◆ **EXTRACT TO READ**
Social Media, free speech groups side with “The Dirty” in libel lawsuit appeal

18059_gavel-keyboardThe lower court ruling threatens online speech says journalist, professor and media critic Jeff Jarvis

On the surface, this is a story about a legal battle between a former cheerleader and high school English teacher who had sex with an underage student, and the crude proprietor of a gossip-mongering Web site. But looking past those salacious details reveals the courthouse kerfuffle could be the most important free speech case of the internet-age.

Years before it became famous as the web site that exposed the sexting adventures of Carlos Danger and Sydney Leathers, Scottsdale, Ariz.-based gossip site, The Dirty was publishing rumors about an NFL cheerleader and high school teacher Sarah Jones.

At the time, Jones was a cheerleader for the Cincinnati Ben-gals and an English teacher at Dixie Heights High School in Crestview Hills, Ky.

◆ **PROBLEM SET**
- 1) In the article on The Dirty's libel appeal, what high school did Sarah Jones teach English at?
- 2) Copy word for word the part of the article on The Dirty's libel appeal starting with "18059_gavel-keyboardThe lower court" and going on through "teacher Sarah Jones.".

◆ **SUPPLIED INFORMATION**

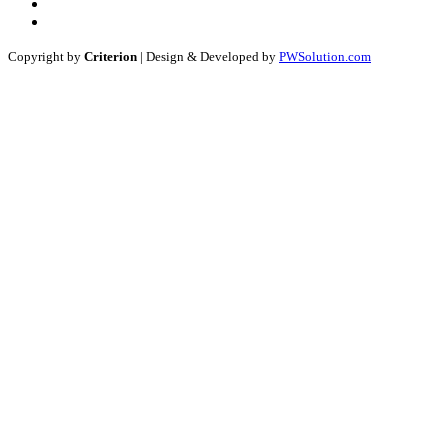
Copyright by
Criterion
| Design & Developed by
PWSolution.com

...

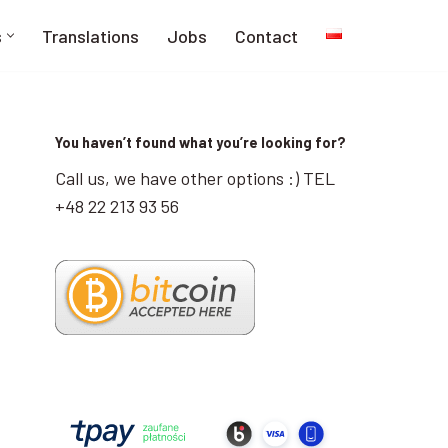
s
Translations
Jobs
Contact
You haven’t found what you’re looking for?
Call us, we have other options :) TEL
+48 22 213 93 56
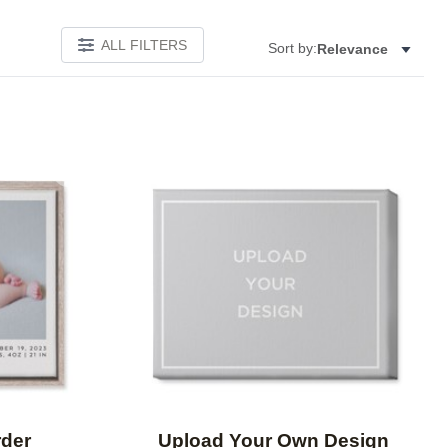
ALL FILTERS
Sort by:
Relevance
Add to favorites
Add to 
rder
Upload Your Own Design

* * *

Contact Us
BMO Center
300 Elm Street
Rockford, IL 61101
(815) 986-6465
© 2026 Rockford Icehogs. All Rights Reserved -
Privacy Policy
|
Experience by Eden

◆ **ANSWERS BY ITEM NUMBER**
- 1) Dixie Heights High School in Crestview Hills, Ky.

- 2)
18059_gavel-keyboardThe lower court ruling threatens online speech says journalist, professor and media critic Jeff Jarvis

On the surface, this is a story about a legal battle between a former cheerleader and high school English teacher who had sex with an underage student, and the crude proprietor of a gossip-mongering Web site. But looking past those salacious details reveals the courthouse kerfuffle could be the most important free speech case of the internet-age.

Years before it became famous as the web site that exposed the sexting adventures of Carlos Danger and Sydney Leathers, Scottsdale, Ariz.-based gossip site, The Dirty was publishing rumors about an NFL cheerleader and high school teacher Sarah Jones.